## [Aim of the task]
Find "vfov_deg: 32.1" in the listing below, then set down only that line and each later line, unchanged, leaving out pictures.

====== Dataset records ======

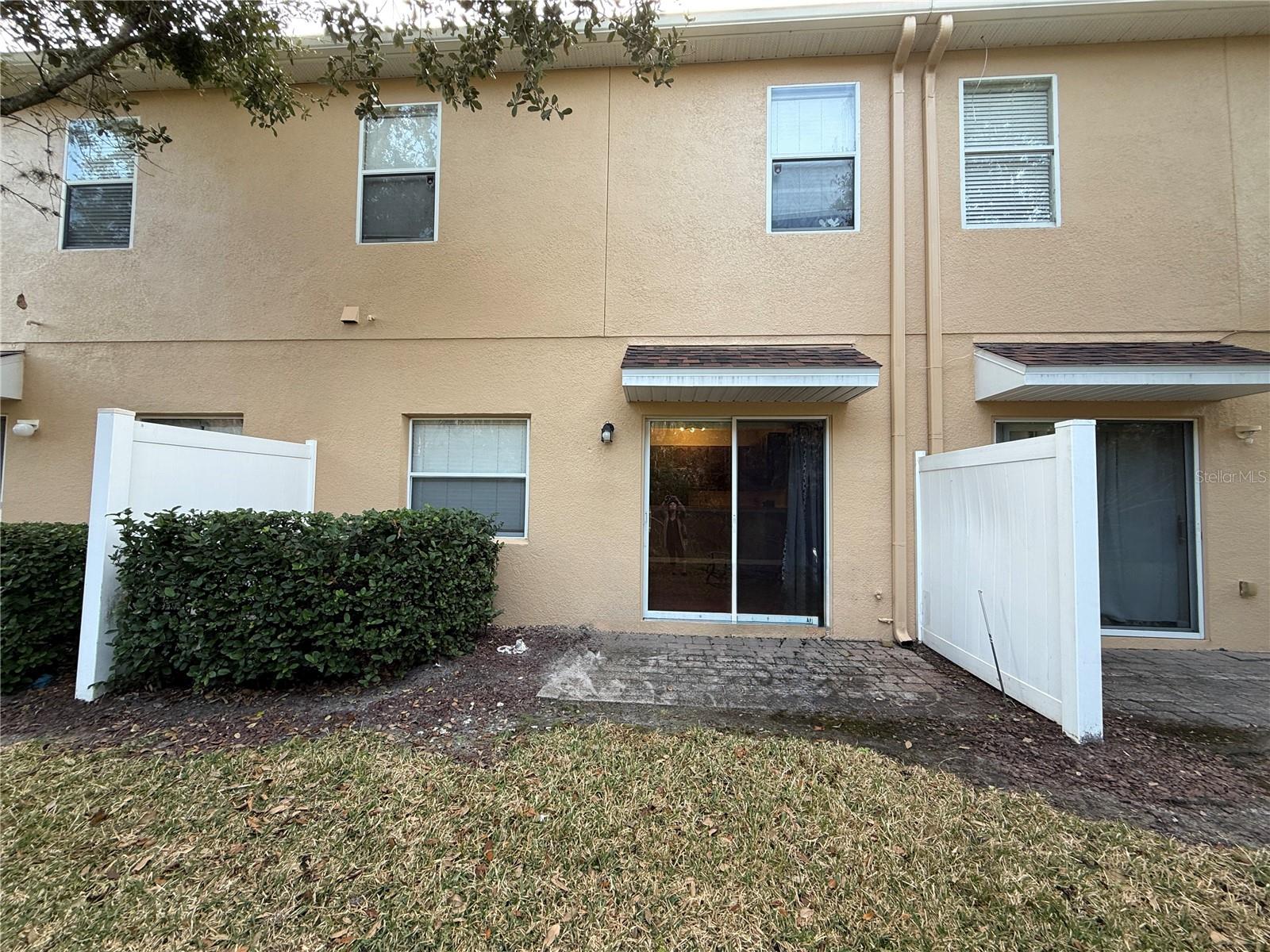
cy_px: 476
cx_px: 635
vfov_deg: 85.7
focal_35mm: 14
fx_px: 514
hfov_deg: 102.1
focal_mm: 2.22
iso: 64
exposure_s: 1/99
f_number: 2.2
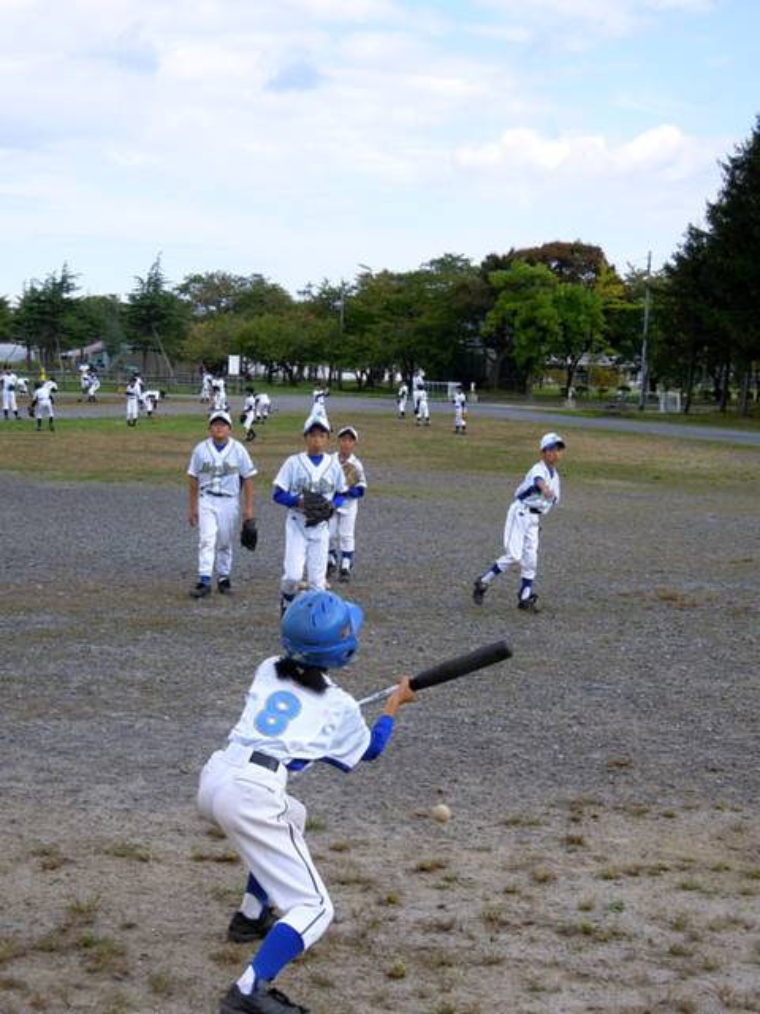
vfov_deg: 31.2
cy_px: 507
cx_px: 380
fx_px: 1815
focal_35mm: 62
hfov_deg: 23.7
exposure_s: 1/800
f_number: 4.2
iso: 160
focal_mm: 11.1
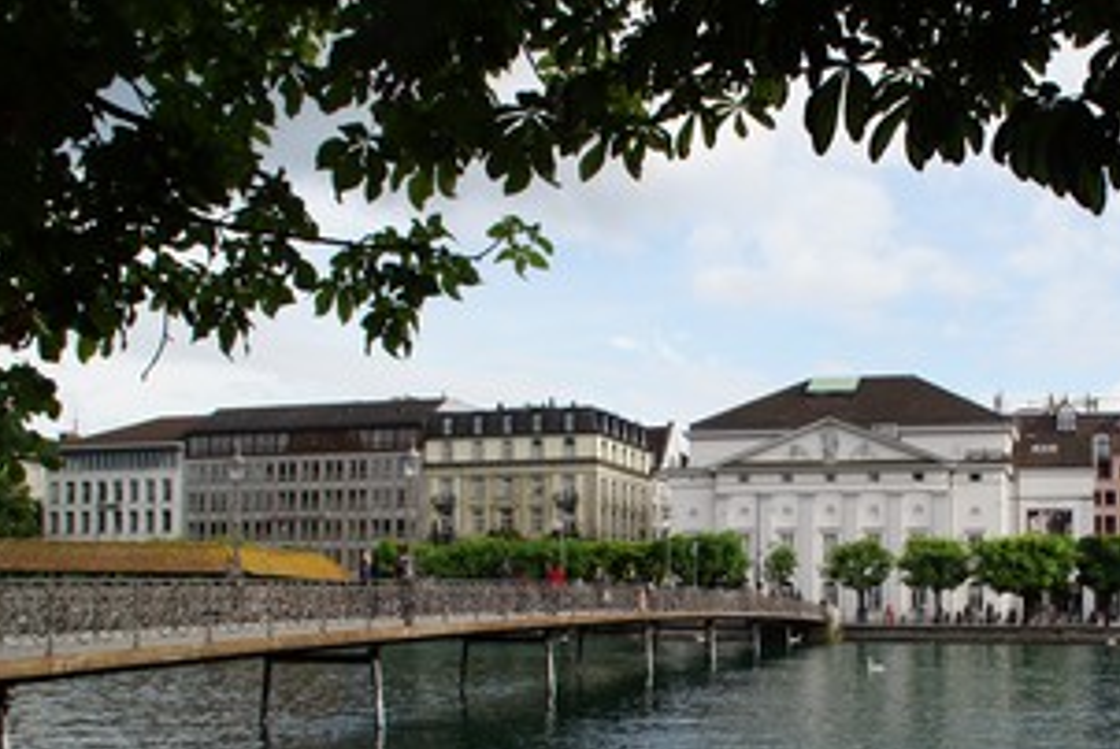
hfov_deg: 45.8
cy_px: 558
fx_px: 1277
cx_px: 834
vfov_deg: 32.1
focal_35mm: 41
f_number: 11
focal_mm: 18
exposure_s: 1/80
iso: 100
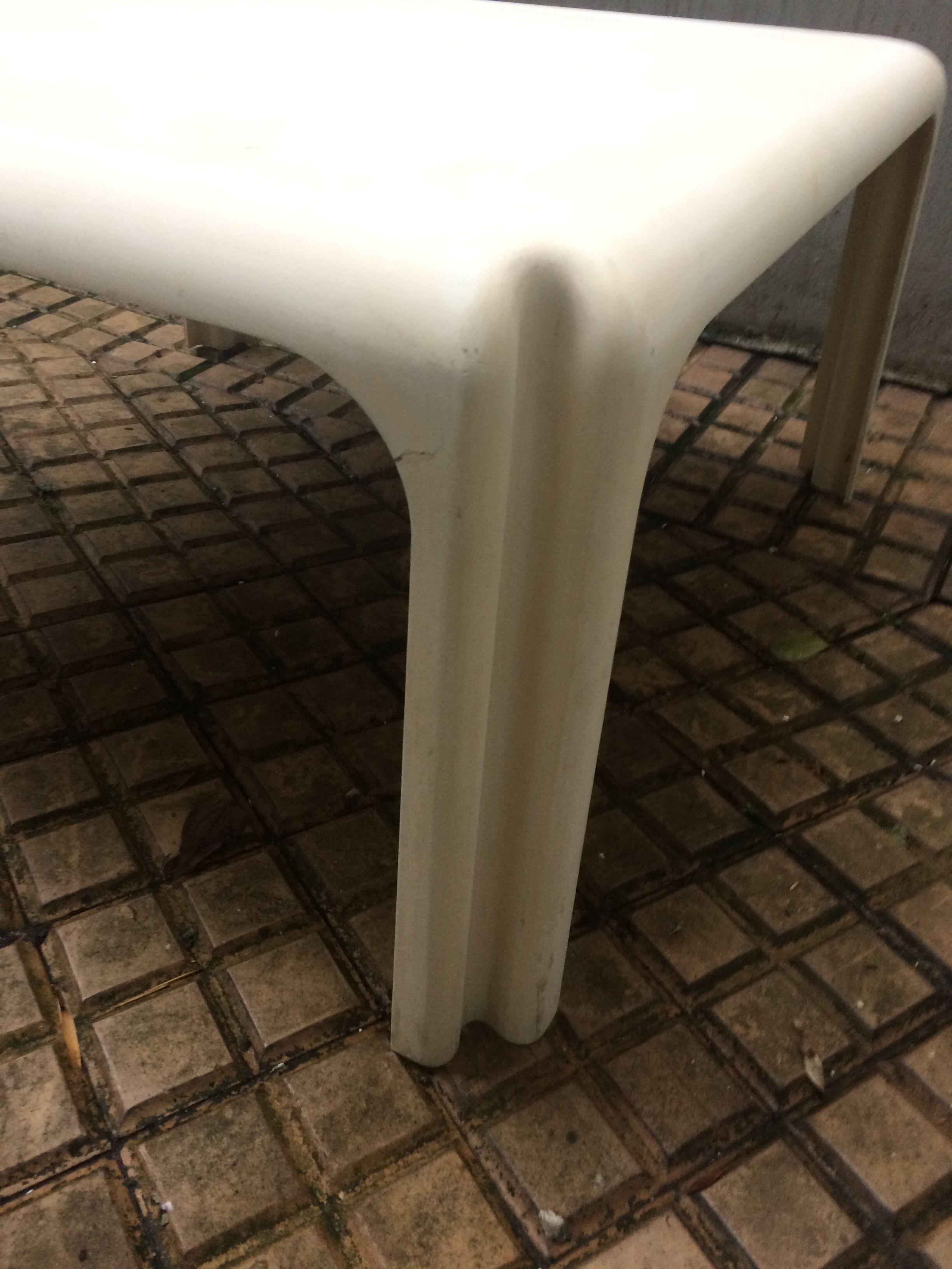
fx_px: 1063
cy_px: 634
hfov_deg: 48.2
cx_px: 476
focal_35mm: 29
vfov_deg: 61.7
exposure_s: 1/33
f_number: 2.2
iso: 160
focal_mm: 4.15
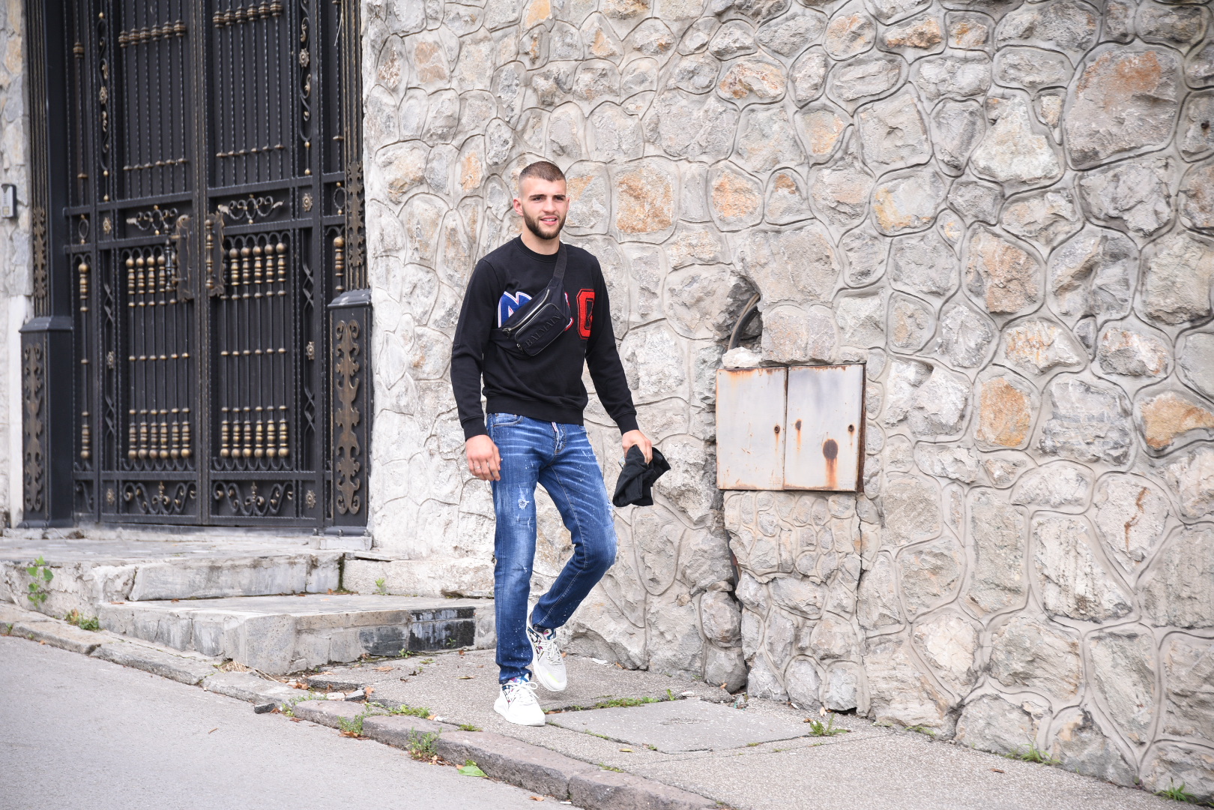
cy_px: 405
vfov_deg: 14.4
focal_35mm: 95
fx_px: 3203
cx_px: 607
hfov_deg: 21.5
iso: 320
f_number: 4
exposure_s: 1/500
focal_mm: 95
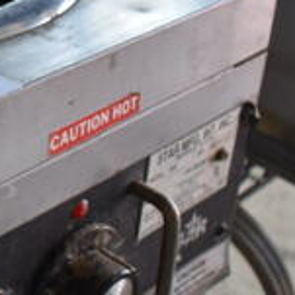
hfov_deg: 16.5
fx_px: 897
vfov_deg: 18.7
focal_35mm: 93
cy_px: 115
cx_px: -184
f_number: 3.5
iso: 560
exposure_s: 1/250
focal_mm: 18
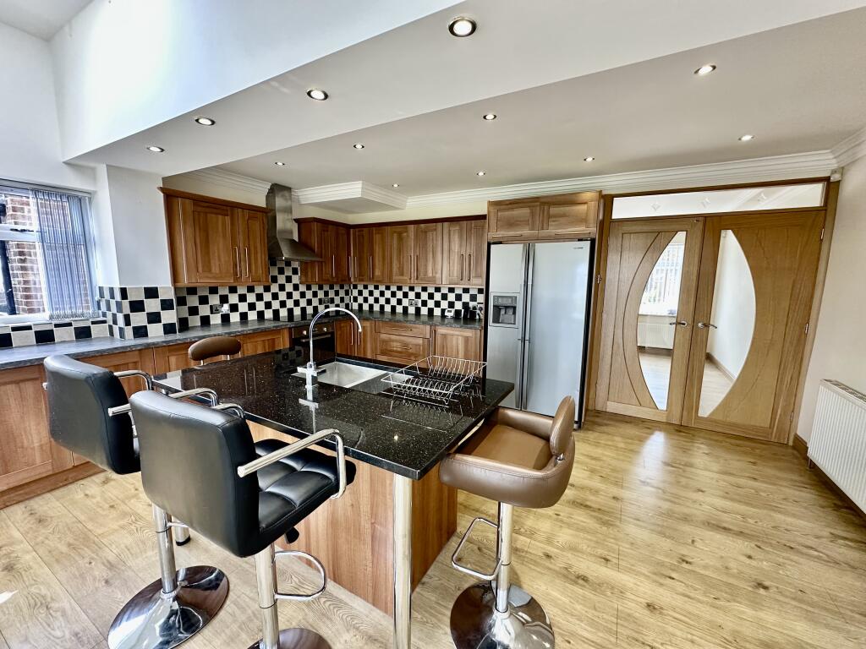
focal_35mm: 14
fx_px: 350
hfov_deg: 102.1
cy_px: 324
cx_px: 433
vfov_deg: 85.7
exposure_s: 1/100
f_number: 2.2
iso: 200
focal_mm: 2.22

======

## [Written solution]
vfov_deg: 32.1
focal_35mm: 41
f_number: 11
focal_mm: 18
exposure_s: 1/80
iso: 100
fx_px: 1063
cy_px: 634
hfov_deg: 48.2
cx_px: 476
focal_35mm: 29
vfov_deg: 61.7
exposure_s: 1/33
f_number: 2.2
iso: 160
focal_mm: 4.15
cy_px: 405
vfov_deg: 14.4
focal_35mm: 95
fx_px: 3203
cx_px: 607
hfov_deg: 21.5
iso: 320
f_number: 4
exposure_s: 1/500
focal_mm: 95
hfov_deg: 16.5
fx_px: 897
vfov_deg: 18.7
focal_35mm: 93
cy_px: 115
cx_px: -184
f_number: 3.5
iso: 560
exposure_s: 1/250
focal_mm: 18
focal_35mm: 14
fx_px: 350
hfov_deg: 102.1
cy_px: 324
cx_px: 433
vfov_deg: 85.7
exposure_s: 1/100
f_number: 2.2
iso: 200
focal_mm: 2.22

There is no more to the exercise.